Diese Generation ist anders. Ihr fehlen zwar die Massenorganisationen sowie die politischen Erfahrungen und Perspektiven früherer Generationen, aber sie ist eine Generation, die durch extreme Lebens- und Arbeitsbedingungen ohne jegliche Sicherheit geprägt ist. Schon seit einiger Zeit hat sie das Establishment und die Ungleichheit des Systems gehasst.

Diese Generation, oder zumindest ein Teil von ihr, hat die Erfahrung der Weltwirtschaftskrise durchlaufen und eine fortwährende Politik der Liberalisierung, der Kürzungen und der Privatisierungen durchlebt, deren Scheitern nun auf dramatische Weise aufgedeckt wird. Es handelt sich auch um eine Generation mit Kampferfahrungen. Das zeigt sich etwa in der großartigen, andauernden globalen Klimarevolte. Sie zeichnet sich durch ein sich herausbildendes Verständnis dafür aus, dass das System mit den Bedürfnissen des Planeten unvereinbar ist - und durch eine weit verbreitete Offenheit für revolutionäre Ideen. Eine neue Weltwirtschaftskrise wird eine weitere Lektion für den Bankrott des kapitalistischen Systems liefern und die Saat für revolutionäre sozialistische Schlussfolgerungen säen, die von Millionen Menschen gezogen werden müssen.

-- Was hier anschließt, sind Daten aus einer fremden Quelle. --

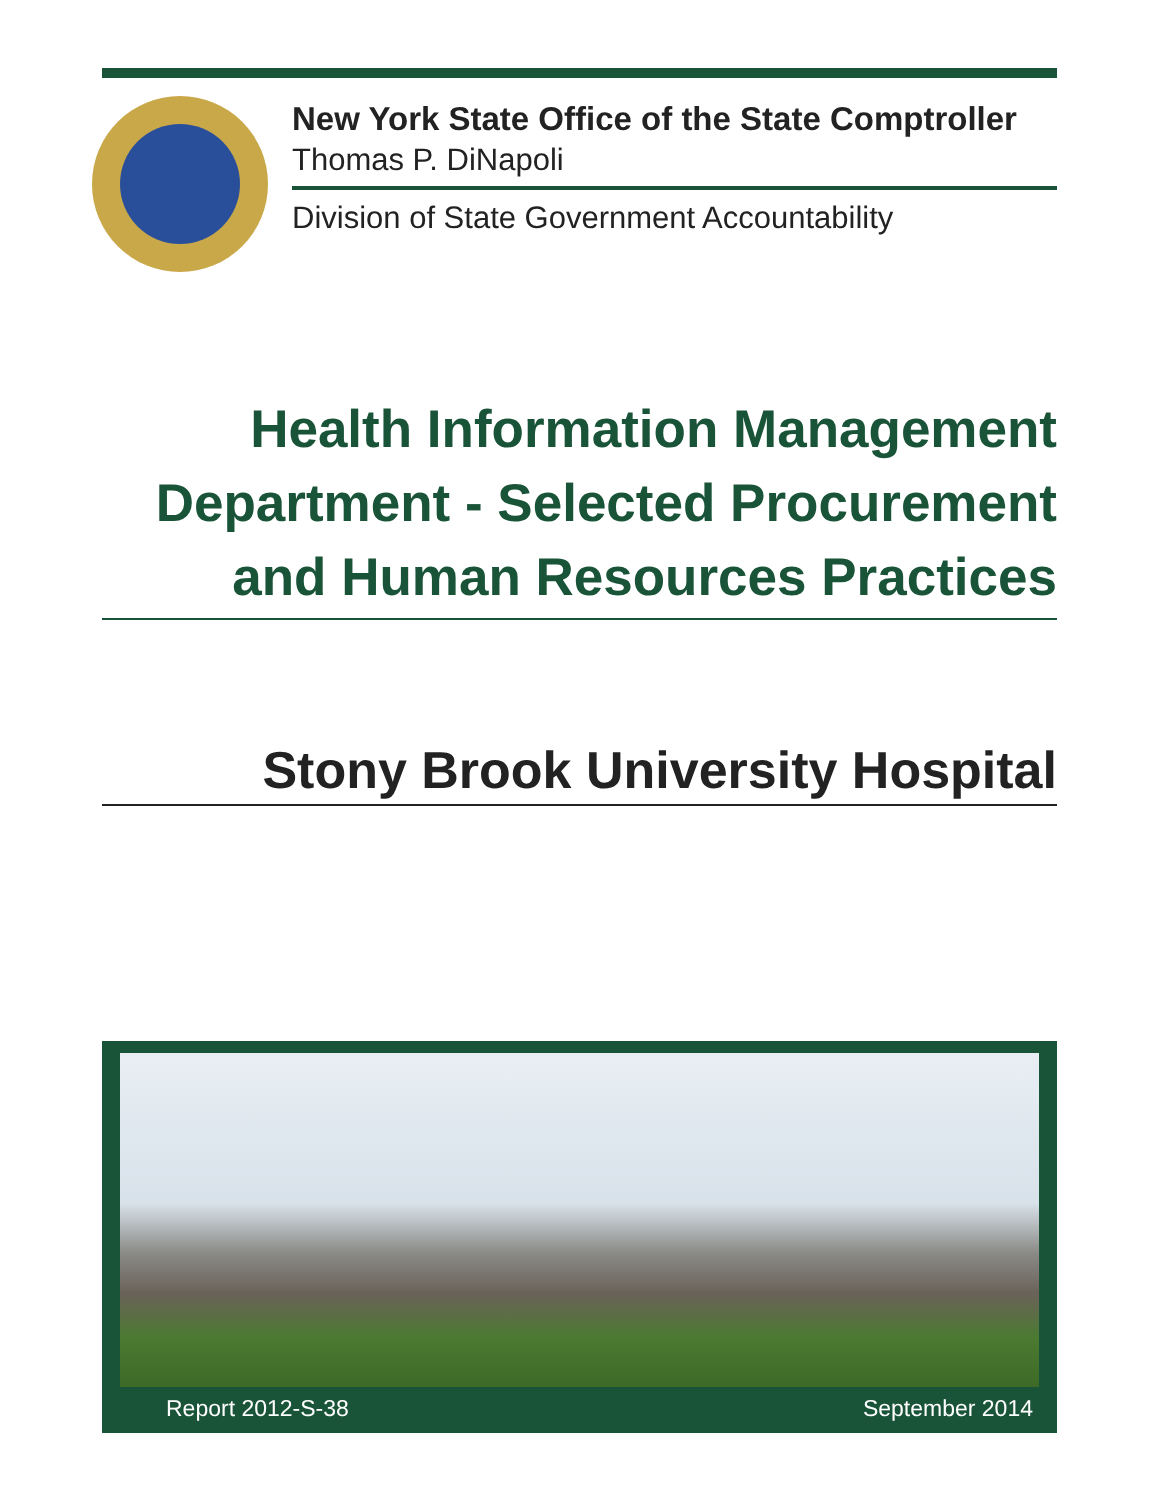New York State Office of the State Comptroller
Thomas P. DiNapoli
Division of State Government Accountability
Health Information Management
Department - Selected Procurement
and Human Resources Practices
Stony Brook University Hospital
Report 2012-S-38 September 2014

Die Erfahrung dieser Krise wird auch für die Arbeiter*innenklasse nicht verloren gehen. Es ist zum Beispiel sehr unwahrscheinlich, dass die Beschäftigten im Gesundheitswesen akzeptieren werden, einfach wieder zur Normalität zurückzukehren, sobald sich die Pandemie unter Kontrolle ist. Hinzu kommt, dass sie und alle anderen "systemerhaltenden" Arbeiter*innen bei kommenden Arbeitskämpfen enorme Unterstützung aus der Bevölkerung genießen werden. Während die Isolation während der Pandemie von vielen als eine verantwortungsbewusste Haltung akzeptiert wurde, hat sie auch ein unbestreitbares Gefühl der Solidarität geschaffen, insbesondere mit denjenigen, die Krankheit und Not zum Opfer gefallen sind oder am meisten davon gefährdet sind. Diese Solidarität kann in der kommenden Zeit zu einer Waffe des Widerstands der Arbeiter*innenklasse werden - eine Zeit, die auch  von dem Kampf darum geprägt sein wird, wer die Rechnung für diese Krise bezahlen wird: wieder die Arbeiter*innenklasse?
Diese Krise ist in vielerlei Hinsicht ein entscheidender Wendepunkt. Sie wird in ihrem Verlauf noch verschiedene Stadien durchlaufen, aber im Allgemeinen wird die Situation sehr offen sein. Forderungen, die bisher als unrealistisch angesehen wurden, werden als realistisch und erreichbar gesehen werden, wie z.B. eine allgemeine Arbeitszeitverkürzung bei vollem Lohn, die Organisierung am Arbeitsplatz und nachbarschaftliche Demokratie. Ein sozialistisches Programm, das auf der Verstaatlichung und demokratischen Planung von Schlüsselsektoren der Wirtschaft basiert, wird ein viel größeres Echo finden als in der Vergangenheit. Die Coronavirus-Krise zeigt ebenso wie die Klimakrise eindringlich die dringende Notwendigkeit einer internationalen sozialistischen Planung auf der Grundlage globaler Partnerschaft und Zusammenarbeit. Das ist im von Gier getriebenen kapitalistischen System unmöglich.

Wenn aber keine solche Alternative aufgebaut wird, wird das System wie in jeder anderen Krise der kapitalistischen Geschichte über die Leichen der Arbeiter*innenklasse und der Armen gehen, um Wege zu finden, sich zu erhalten. Der Aufbau einer internationalen revolutionären sozialistischen Kraft, die als Teil der kommenden Kämpfe wächst und sich entwickelt, die energisch eingreift und einen vereinten Kampf für die sozialistische Umgestaltung der Gesellschaft auf internationaler Ebene vorantreibt, ist von zentraler Bedeutung, wenn die globale Arbeiter*innenklasse nicht schon wieder den Preis für eine weitere Krise zahlen soll.